**Set exercise**. From the book reviews below, rewrite the paragraph that begins "Nobel prize winner Toni Morrison" as a brief bulleted list that keeps its main facts.

**Extract to read**.
^^^^^^^^

The Great Gatsby (1925) by F Scott Fitzgerald
I love this book. I love the language, I love the clothes, the parties, the people, America's 'roaring twenties'. But most of all I love the fact that behind the glamour there is a rotting core, that beyond the smiles and the laughter there is pain and loneliness. This is a masterpiece.
Bee Season (2000) by Myla Goldberg
For me, this is the debut novel to beat all debut novels. What starts out as a coming-of-age tale about a girl with a talent for spelling grows into a sweeping saga of family breakdown, mysticism, mental illness and four people searching for something to give greater meaning to humble existence. Compelling characters and intriguing concepts combine with the sheer quality of the language and make for a mesmerising read. It slowly draws you into a world of obsession; one that will remain with you long after the final page has been turned. more
The Summer House, Later (1998) by Judith Hermann
Subtitled "A book about the moment before happiness", Hermann's short story collection was a literary sensation in her native Germany. I can't imagine how wonderful these words must be in German as the English translation (by Margot Bettauer Dembo) is a revelation. Hermann achieves a kind of stillness in her writing that is both rare and incredibly striking. With characters that are as ordinary as you and me, she captures the ordinariness of modern human life, celebrating it in its very mundanity and, often, loneliness. Hermann's measured eloquence lift the short story format up to a new level. more
Beloved (1987) by Toni Morrison
Nobel prize winner Toni Morrison won a Pulitzer for this powerful and important book. Regarded by many as the defining novel about black slavery in the US, it is both horrifying and beautiful in its magnificence. Dense and secretive, voices mingle in a circular narrative that will draw you in and refuse to let you go.

^^^^^^^^

**Data provided**.
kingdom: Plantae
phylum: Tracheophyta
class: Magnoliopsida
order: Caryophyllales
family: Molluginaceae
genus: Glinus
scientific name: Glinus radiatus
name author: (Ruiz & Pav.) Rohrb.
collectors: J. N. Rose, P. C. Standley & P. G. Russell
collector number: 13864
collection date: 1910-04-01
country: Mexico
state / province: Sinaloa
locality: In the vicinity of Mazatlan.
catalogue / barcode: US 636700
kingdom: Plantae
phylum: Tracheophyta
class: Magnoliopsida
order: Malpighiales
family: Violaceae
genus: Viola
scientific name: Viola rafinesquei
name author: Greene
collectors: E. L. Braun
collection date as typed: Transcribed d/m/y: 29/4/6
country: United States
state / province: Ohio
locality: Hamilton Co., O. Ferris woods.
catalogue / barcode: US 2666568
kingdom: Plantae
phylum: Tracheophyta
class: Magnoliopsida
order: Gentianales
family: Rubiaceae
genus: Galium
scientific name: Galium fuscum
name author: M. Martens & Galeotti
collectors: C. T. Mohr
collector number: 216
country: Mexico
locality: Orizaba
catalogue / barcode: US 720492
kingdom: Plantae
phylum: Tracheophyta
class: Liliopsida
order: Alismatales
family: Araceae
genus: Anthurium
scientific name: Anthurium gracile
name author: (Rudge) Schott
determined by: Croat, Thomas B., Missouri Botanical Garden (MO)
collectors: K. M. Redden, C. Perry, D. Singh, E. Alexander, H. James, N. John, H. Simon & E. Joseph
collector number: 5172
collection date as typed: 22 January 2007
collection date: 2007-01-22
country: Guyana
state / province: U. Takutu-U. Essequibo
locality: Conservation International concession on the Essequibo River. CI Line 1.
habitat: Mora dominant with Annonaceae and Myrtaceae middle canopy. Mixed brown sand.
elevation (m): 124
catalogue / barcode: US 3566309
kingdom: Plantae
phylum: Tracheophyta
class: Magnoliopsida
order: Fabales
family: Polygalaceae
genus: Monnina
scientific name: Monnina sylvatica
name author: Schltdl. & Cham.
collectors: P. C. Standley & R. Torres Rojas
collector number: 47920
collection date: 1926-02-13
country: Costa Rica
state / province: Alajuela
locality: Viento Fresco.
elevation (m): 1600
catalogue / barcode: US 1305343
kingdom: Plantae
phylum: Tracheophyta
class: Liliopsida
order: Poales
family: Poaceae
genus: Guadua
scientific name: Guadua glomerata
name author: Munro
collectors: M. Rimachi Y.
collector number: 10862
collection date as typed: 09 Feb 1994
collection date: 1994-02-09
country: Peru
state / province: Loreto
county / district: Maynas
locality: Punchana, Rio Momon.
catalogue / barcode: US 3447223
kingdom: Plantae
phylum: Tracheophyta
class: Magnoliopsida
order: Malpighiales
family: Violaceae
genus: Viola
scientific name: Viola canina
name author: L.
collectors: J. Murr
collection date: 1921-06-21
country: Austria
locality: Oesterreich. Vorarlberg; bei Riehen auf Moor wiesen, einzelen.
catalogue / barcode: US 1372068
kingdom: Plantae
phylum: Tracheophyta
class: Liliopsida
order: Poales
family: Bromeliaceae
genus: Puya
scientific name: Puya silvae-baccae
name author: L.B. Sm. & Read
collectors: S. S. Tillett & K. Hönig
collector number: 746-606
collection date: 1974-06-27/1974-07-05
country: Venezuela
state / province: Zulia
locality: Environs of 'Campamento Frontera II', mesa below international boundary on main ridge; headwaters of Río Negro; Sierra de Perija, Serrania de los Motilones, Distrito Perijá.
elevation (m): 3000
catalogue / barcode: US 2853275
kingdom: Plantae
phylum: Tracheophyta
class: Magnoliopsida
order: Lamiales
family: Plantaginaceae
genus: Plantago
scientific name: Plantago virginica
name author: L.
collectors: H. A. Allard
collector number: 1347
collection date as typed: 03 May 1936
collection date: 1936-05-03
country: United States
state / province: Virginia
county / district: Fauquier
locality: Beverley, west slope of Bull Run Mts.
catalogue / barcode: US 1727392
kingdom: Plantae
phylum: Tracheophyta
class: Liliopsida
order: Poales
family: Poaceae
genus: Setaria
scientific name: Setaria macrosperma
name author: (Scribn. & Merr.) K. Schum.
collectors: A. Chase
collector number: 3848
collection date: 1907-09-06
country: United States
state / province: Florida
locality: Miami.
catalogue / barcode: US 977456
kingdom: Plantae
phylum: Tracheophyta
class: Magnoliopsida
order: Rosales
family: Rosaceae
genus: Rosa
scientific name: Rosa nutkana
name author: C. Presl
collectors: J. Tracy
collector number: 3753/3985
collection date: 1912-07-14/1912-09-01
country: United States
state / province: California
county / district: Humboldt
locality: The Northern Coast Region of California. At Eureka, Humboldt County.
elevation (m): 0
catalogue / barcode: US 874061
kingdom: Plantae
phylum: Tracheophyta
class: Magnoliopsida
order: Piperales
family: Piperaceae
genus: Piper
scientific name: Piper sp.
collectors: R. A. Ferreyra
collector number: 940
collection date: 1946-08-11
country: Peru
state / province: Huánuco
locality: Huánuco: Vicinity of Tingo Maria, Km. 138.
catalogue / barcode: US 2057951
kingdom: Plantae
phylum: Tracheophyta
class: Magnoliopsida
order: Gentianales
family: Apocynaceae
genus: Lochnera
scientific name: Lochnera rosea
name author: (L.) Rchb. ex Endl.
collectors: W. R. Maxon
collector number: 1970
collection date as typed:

^^^^^^^^

**Complete response**.
- Toni Morrison, a Nobel Prize winner, won a Pulitzer for this powerful and important book.
- Many regard it as the defining novel about black slavery in the US.
- It is both horrifying and beautiful in its magnificence.
- It is dense and secretive, with voices mingling in a circular narrative that draws you in and won't let you go.